* [Work instruction]: Nothing but the images is to be left out of your exact copy of the entries.

Collected data:
+ + + +

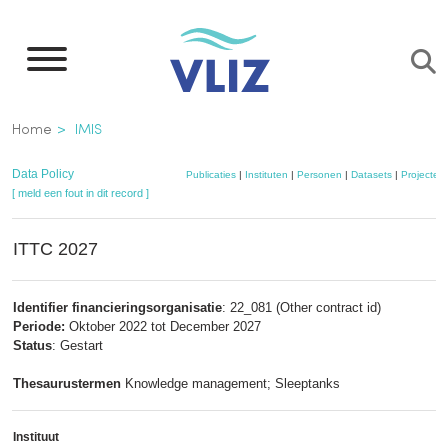
Overslaan
en
naar
de
Kruimelpad
Home
IMIS
inhoud
gaan
Data Policy
Publicaties
|
Instituten
|
Personen
|
Datasets
|
Projecten
[ meld een fout in dit record ]
ITTC 2027
Identifier financieringsorganisatie
: 22_081 (Other contract id)
Periode:
Oktober 2022 tot December 2027
Status
: Gestart
Thesaurustermen
Knowledge management; Sleeptanks
Instituut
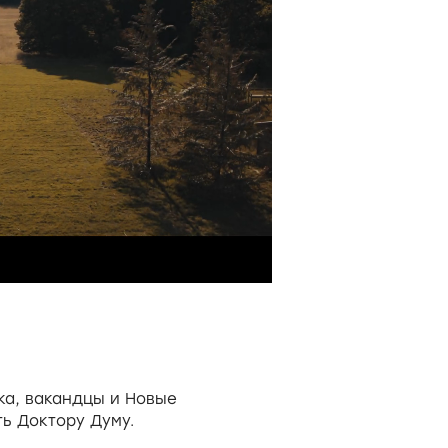
ка, вакандцы и Новые
ь Доктору Думу.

+ + + +

* [Solution]:
Overslaan
en
naar
de
Kruimelpad
Home
IMIS
inhoud
gaan
Data Policy
Publicaties
|
Instituten
|
Personen
|
Datasets
|
Projecten
[ meld een fout in dit record ]
ITTC 2027
Identifier financieringsorganisatie
: 22_081 (Other contract id)
Periode:
Oktober 2022 tot December 2027
Status
: Gestart
Thesaurustermen
Knowledge management; Sleeptanks
Instituut
ка, вакандцы и Новые
ь Доктору Думу.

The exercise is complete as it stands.